#26423 closed Cleanup/optimization (wontfix)
Make EmailValidator use HTML5 validation rather than more complicated regular expressions
| Reported by: | Tim Graham | Owned by: | Jordan |
|---|---|---|---|
| Component: | Core (Other) | Version: | dev |
| Severity: | Normal | Keywords: | |
| Cc: | Ülgen Sarıkavak, Mike Edmunds | Triage Stage: | Accepted |
| Has patch: | no | Needs documentation: | yes |
| Needs tests: | no | Patch needs improvement: | no |
| Easy pickings: | no | UI/UX: | no |
Description
As discussed on the django-developers mailing list, the regular expressions for validating email addresses are complicated for questionable benefit. We should simplify it to use HTML5 type="email" validation (possible candidate). A deprecation may be needed to give time for projects to add back more complex validation that they might required.
Change History (23)
comment:1 by , 9 years ago
comment:2 by , 9 years ago
| Owner: | changed from to |
|---|---|
| Status: | new → assigned |
comment:3 by , 9 years ago
Taking ownership on this at PyCon2016 Sprint. Discussed with Markus and have background on consensus direction a solution should take.
comment:4 by , 9 years ago
It would have been nice to know the "consensus direction" mentioned in the comment above!
comment:6 by , 9 years ago
This PR only marginally simplifies the regex, but all current tests are still passing, in addition of the non-ASCII local part.
I'm not sure it solves all concerns of this report, to be discussed/confirmed.

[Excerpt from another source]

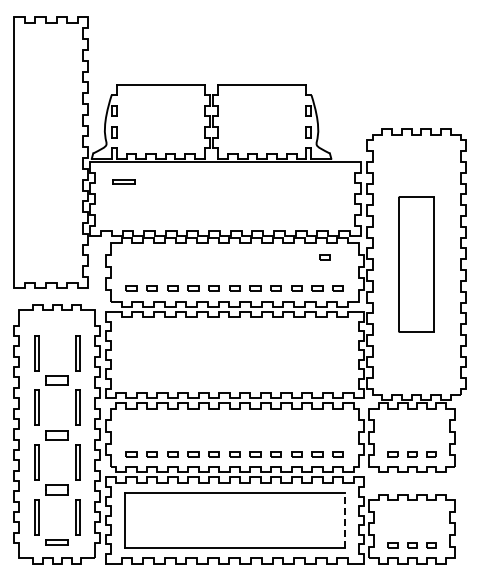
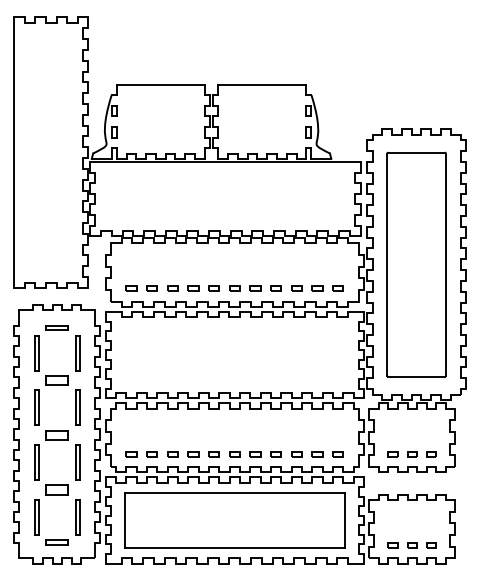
part at (123, 181) position: (123, 181) -> (56, 327)
part at (324, 257): present -> none
part at (416, 264) size: 37x137 px -> 61x227 px
line at (345, 520): dashed -> solid
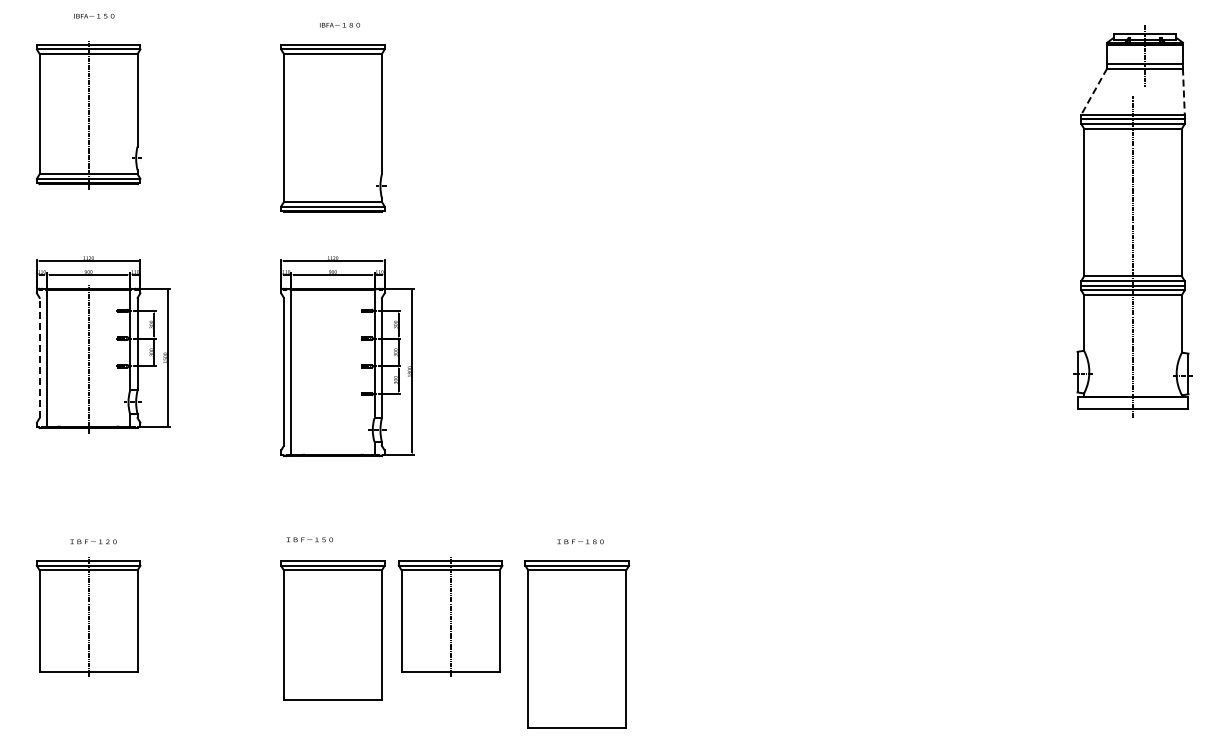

comment:7 by , 9 years ago
| Has patch: | set |
|---|
comment:9 by , 9 years ago
Replying to timgraham:
As discussed on the django-developers mailing list, the regular expressions for validating email addresses are complicated for questionable benefit. We should simplify it to use HTML5 type="email" validation (possible candidate). A deprecation may be needed to give time for projects to add back more complex validation that they might required.
I've found another possible fix here https://html.spec.whatwg.org/multipage/forms.html#valid-e-mail-address, but I have tried this regex and it does not match much out of the ASCII range. What does "HTML5" like browsers match that this regex does not? if Django wants to accept a large range of unicode characters, why can't it just match the whole unicode range on the local part of the email?
comment:11 by , 9 years ago
| Owner: | removed |
|---|---|
| Status: | assigned → new |
comment:13 by , 9 years ago
| Needs documentation: | set |
|---|
comment:14 by , 9 years ago
| Owner: | set to |
|---|---|
| Status: | new → assigned |
I've added some documentation that I think will help keep the user expectations clear after digging into the conversation / discussion history of this ticket.
comment:16 by , 8 years ago
I came across this today and realized that the current regexp, in 1.10.5, contains a type. At least I think it does, since the opening bracket of the second range in user_regex is escaped, but it shouldn't be.
Anyway, I threw together a small PR to fix that, and I hope it can be merge to stable until this lands. I also added a bunch of new examples, and at the very least those should get slurped into the PR from Haris. Hope this helps.
comment:17 by , 8 years ago
| Owner: | removed |
|---|---|
| Status: | assigned → new |
Not maintaining the PR any more. Please do feel free to fork and submit a new PR.
comment:18 by , 18 months ago
| Cc: | added |
|---|
comment:19 by , 6 months ago
| Owner: | set to |
|---|---|
| Status: | new → assigned |
comment:20 by , 6 months ago
I've submitted a PR for this ticket (#26423) which implements HTML5-style validation for EmailValidator with support for Unicode characters in the local part. The implementation maintains backwards compatibility with the domain_allowlist feature while making the validator more permissive for internationalized email addresses. All CI checks are now passing.
comment:21 by , 6 months ago
| Cc: | added |
|---|
comment:22 by , 5 months ago
| Has patch: | unset |
|---|
I've opened a forum discussion to try to either move this ticket forward or close it wontfix.
Note that the HTML5 valid email address regular expression (alone) is probably not a valid approach. It would break email features that were specifically added to Django in past tickets. Details in the forum.
(Also, the most recent PR actually addresses #27029, not this ticket. Clearing "has patch".)
comment:23 by , 4 months ago
| Resolution: | → wontfix |
|---|---|
| Status: | assigned → closed |
I am closing this "Make EmailValidator use HTML5 validation" ticket as not workable per the forum discussion.
Other approaches for EmailValidator to avoid "more complicated regular expressions" have come up in both the original discussion list thread and in #27029. I've tried to capture a specific proposal for that at https://forum.djangoproject.com/t/emailvalidator-simplification-and-international-email-addresses/39985/11. If it receives support, I'll open a new ticket.
We should also assert that non-ascii characters are allowed in the local part of the e-mail address, see #25986 for background on this issue.